Vanderslice gives us some sweet melodies to hum on the way to the end of the world.

  • We Say...

    Pixel Revolt, John Vanderslice’s fifth solo album, is a pretty, but agitated, affair. Sweet melodies are threaded with unexpected sound effects and topped with pointed lyrics, missives from a writer unafraid to face the ways we let each other down. Vanderslice mentions love enough times to suggest a preoccupation with the subject, but he professes little certainty that it can ever really be achieved. On “New Zealand Pines,” he assures himself that he will be okay “if I can keep/The things I love at bay” — a line he issues softly, his grainy voice otherworldly as instruments swell behind him.

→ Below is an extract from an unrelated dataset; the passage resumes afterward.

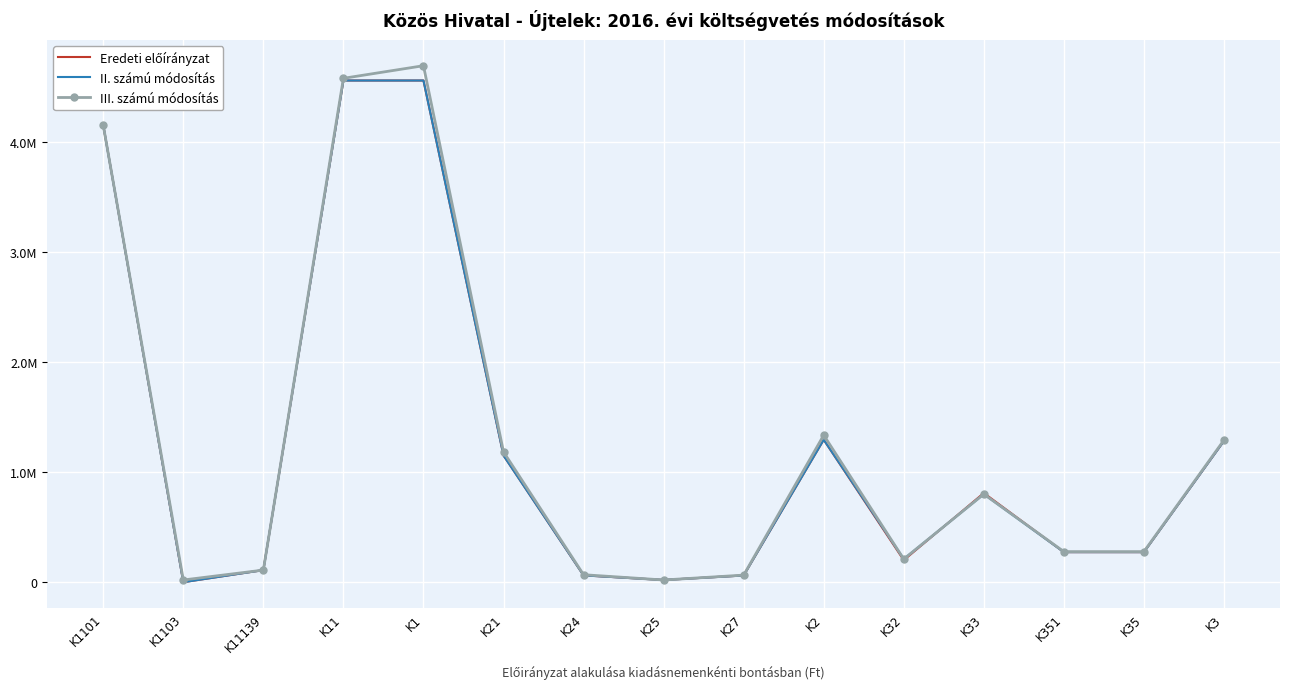

What is the total value across all series at K24?

191912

    Current events, another topic that breeds ambivalence, are also part of Vanderslice’s Revolt. In “Exodus Damage,” the narrator talks about seeing the second plane hit the World Trade Center and the devastation and futility he felt after — “Let it all fall down/I’m ready for the end.” But there’s buoyancy here too, in the rich, full indie-rocking music Vanderslice chose to set these lyrics against. The dizzying mix of vibraphone, acoustic guitar, mellotron, strings and pipe organ — to say nothing of his namechecking the videogame Dance Dance Revolution — nearly erases the bleakness of the topic. Vanderslice is not, after all, ready for the end. If his songs serve as gentle reminders that it’s coming, ready or not, at least we have something to hum along the way.